Hormis mon chef de service, je n’ai jamais eu à faire avec la direction. Il n’y avait pas de réunion de personnel entre nous pour le suivi des résidents ou pour parler de nos problèmes. Il y avait une réunion par mois avec le chef de service du pavillon, c’est tout. L’organisation était imposée, tout était parachuté et après celui qui voulait, comme moi, faisait ce qu’il pensait devoir faire. Il n’y avait pas de vie interne, ni sur la progression des résidents ou sur les moyens qu’ils aillent mieux.

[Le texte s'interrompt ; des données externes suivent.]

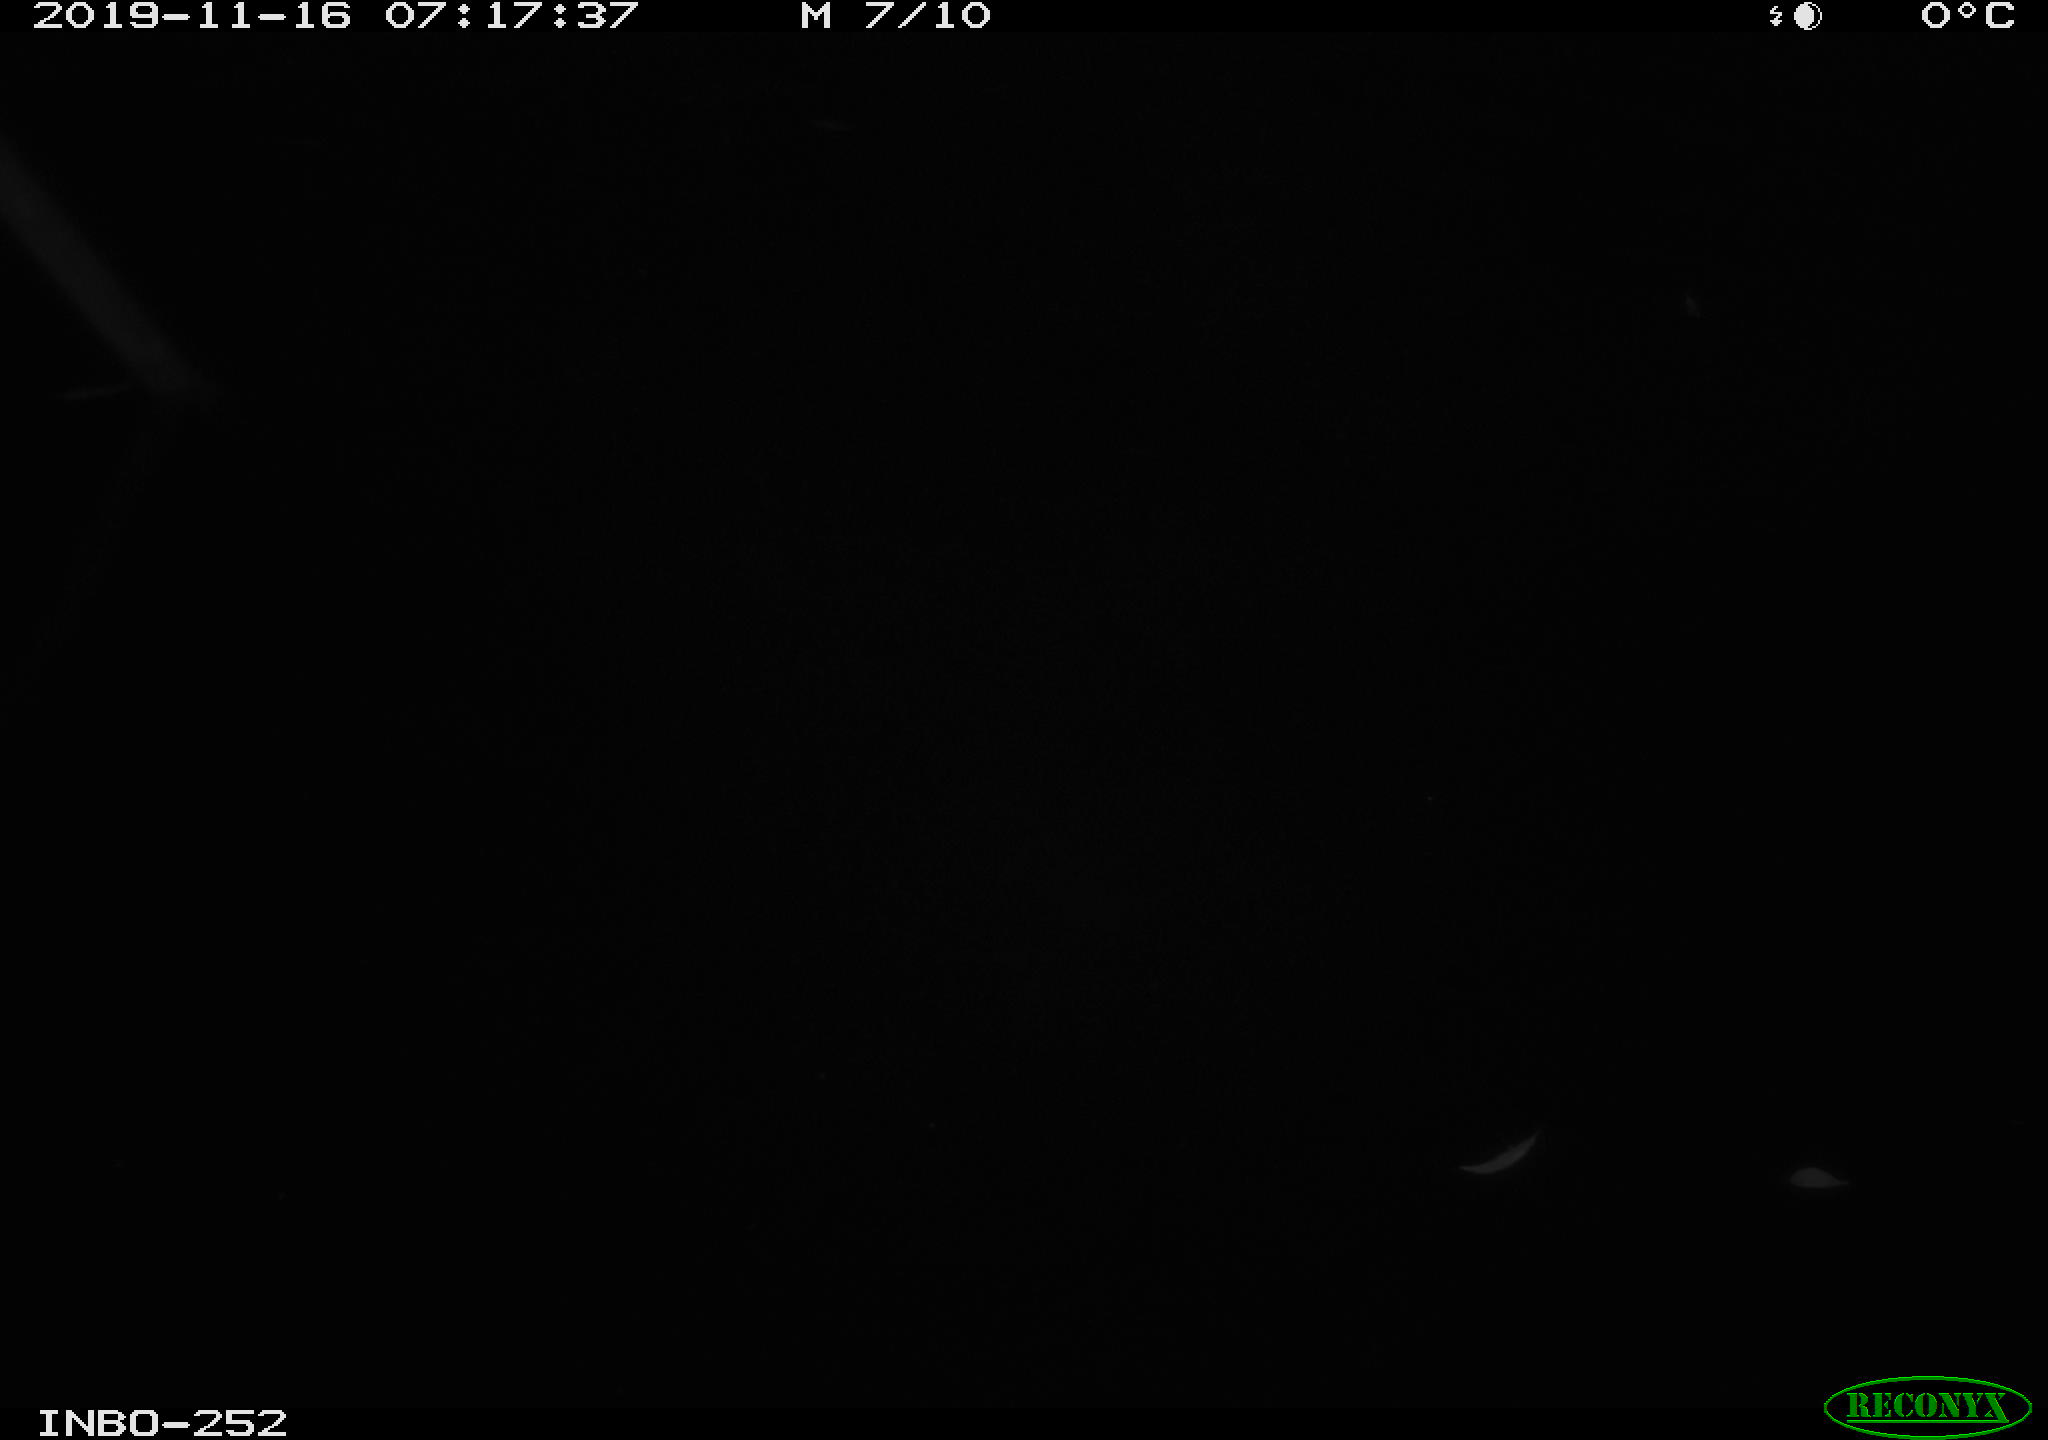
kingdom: Animalia
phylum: Chordata
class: Aves
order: Anseriformes
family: Anatidae
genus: Anas
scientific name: Anas platyrhynchos
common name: Mallard
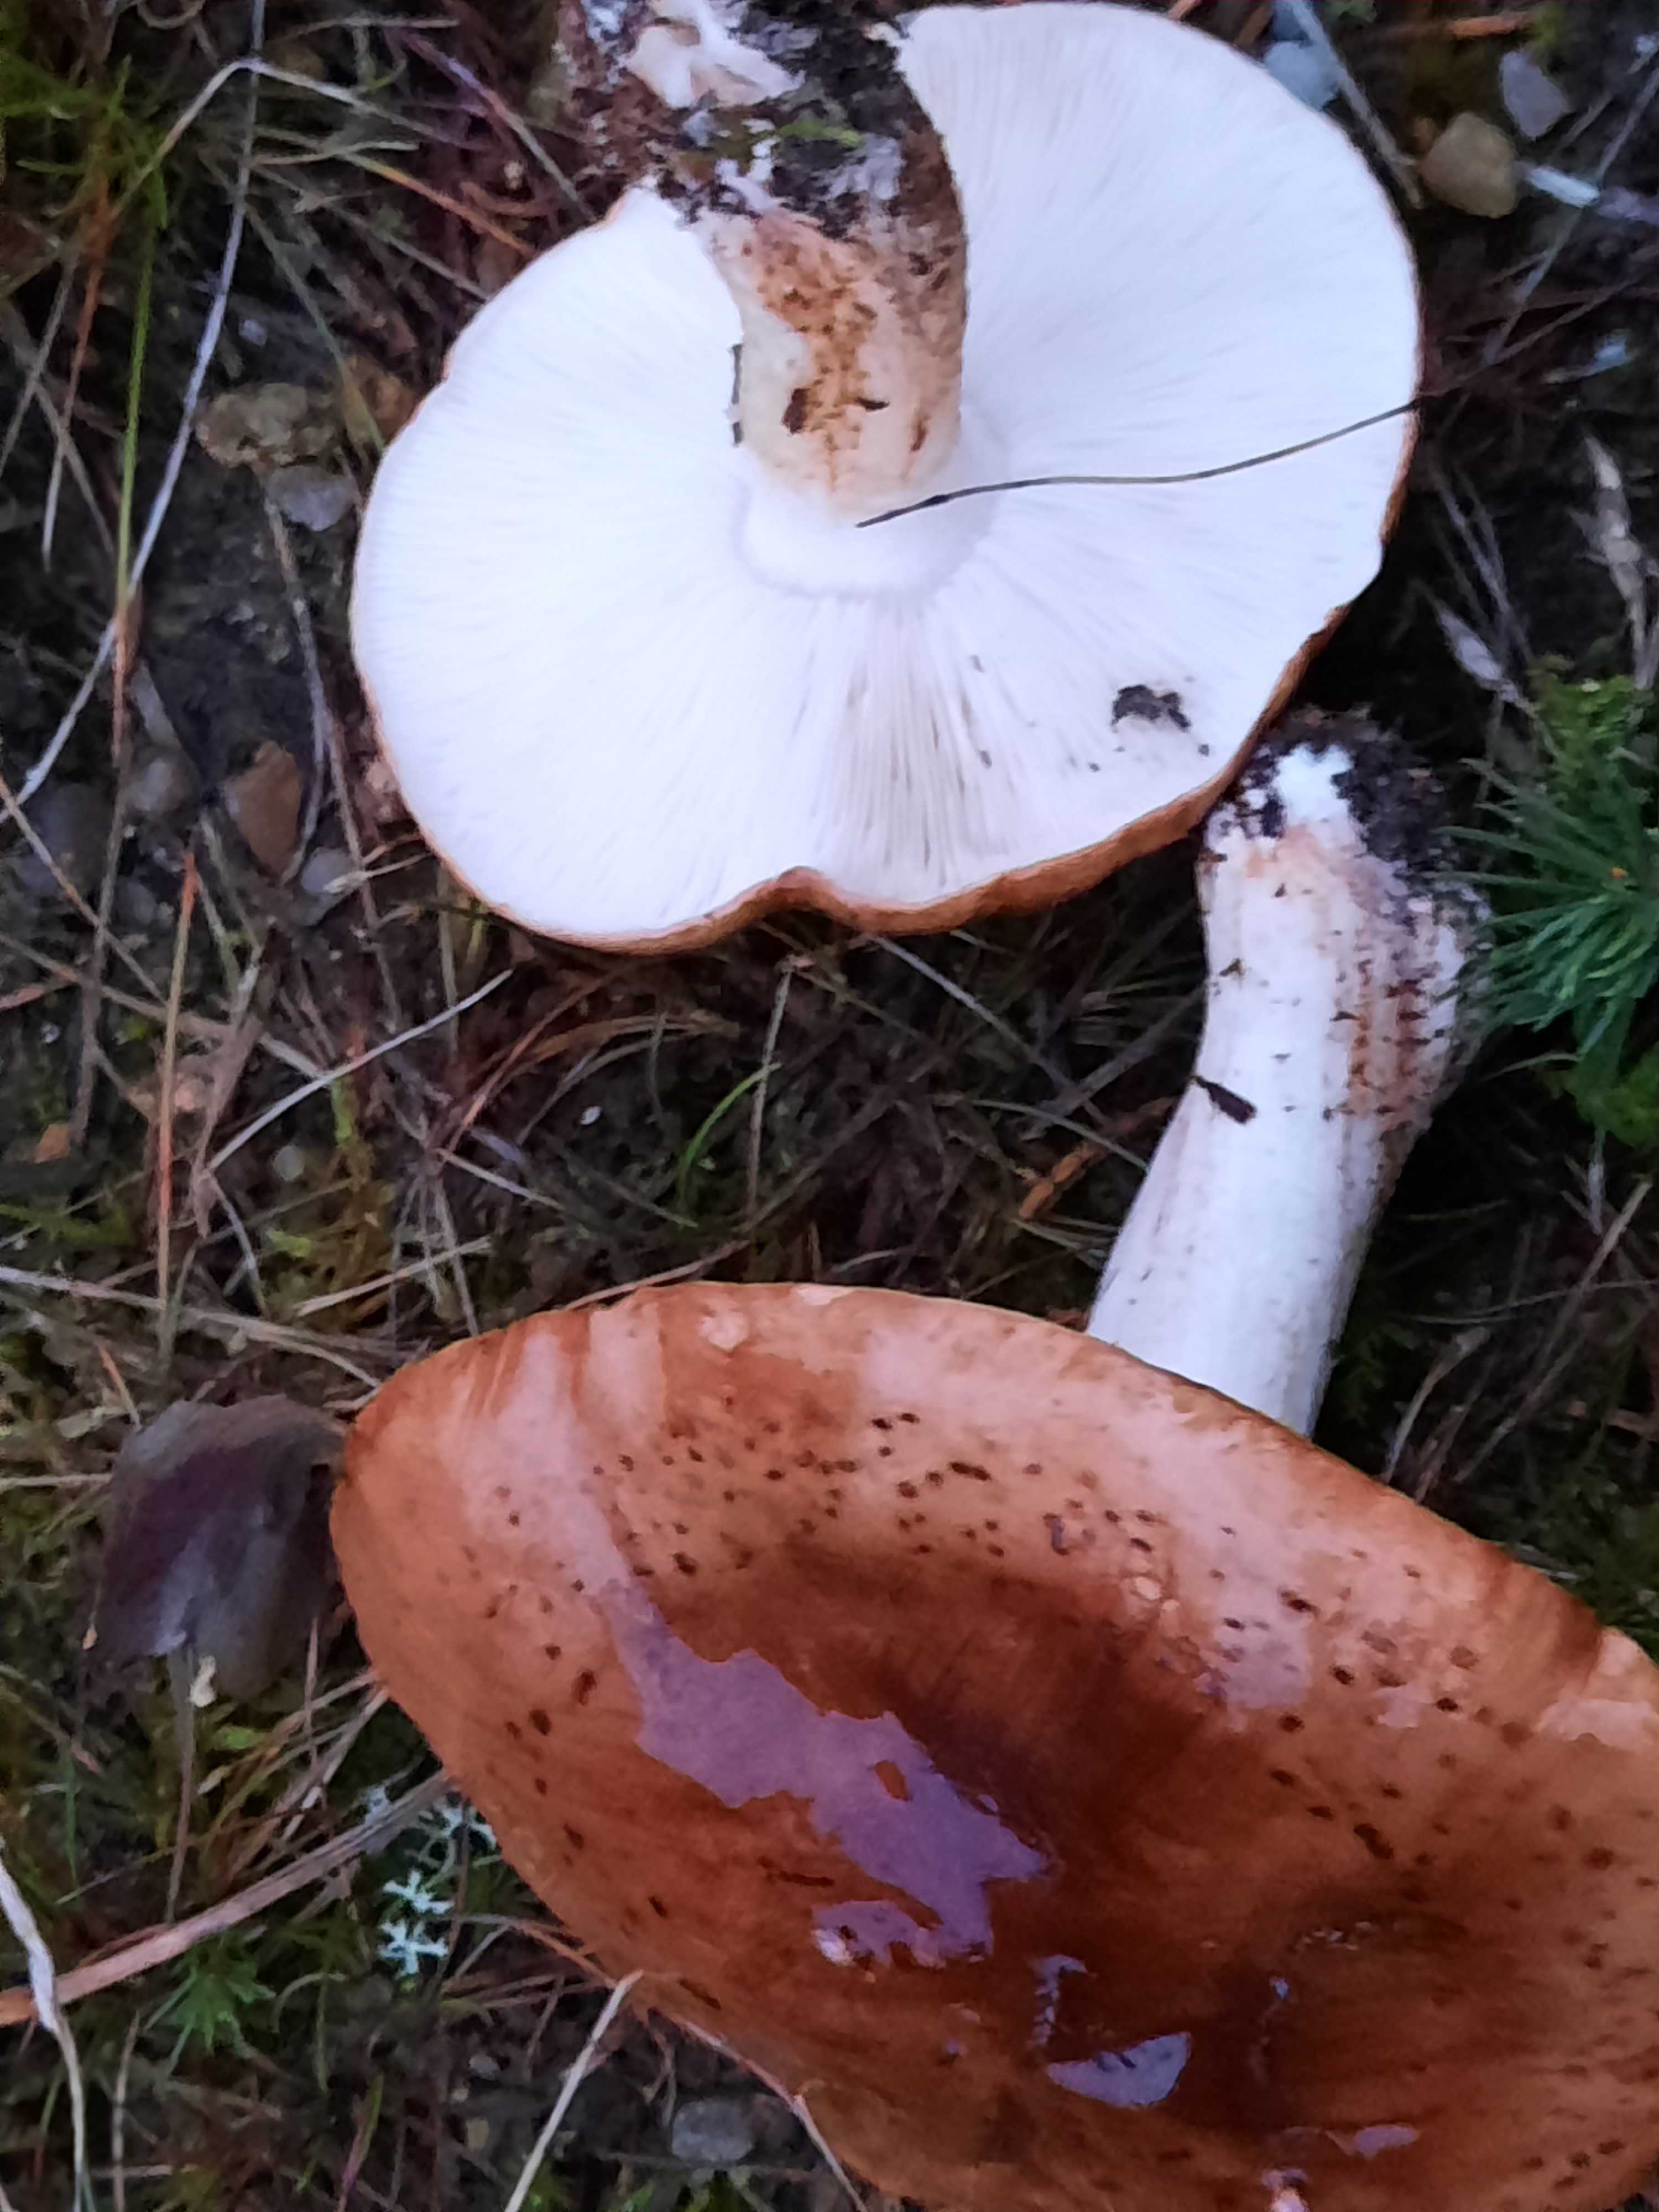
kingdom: Fungi
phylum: Basidiomycota
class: Agaricomycetes
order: Agaricales
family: Tricholomataceae
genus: Tricholoma
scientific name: Tricholoma pessundatum
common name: dråbeplettet ridderhat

On ne pouvait pas faire remonter les choses à la Direction. On voyait le chef du personnel deux minutes par an pour la notation. C’est cela qui déterminait l’argent qu’on gagnait. Il n’était pas question du contenu du travail. Il n’y avait pas de bilan, pas de formation, les employés cachaient leurs notes. Il n’y avait pas de vie collective, peu de syndiqués, tout était bureaucratique. Cette inertie bloquait toute évolution. Pour organiser quelque chose, il fallait s’y prendre au moins six mois à l’avance. Réserver un véhicule, un mini bus c’était toute une affaire et très difficile. Cette force d’inertie décourageait toute initiative. La pesanteur fonctionnait avec un personnel lui aussi chronicisé. Peu d’employés avaient un diplôme. L’établissement savait se couvrir avec de la bureaucratie, des procédures ou des protocoles, une bonne façon de ne pas bouger.

Témoignage recueilli par Philippe Coutant et vérifié par Monsieur P. R.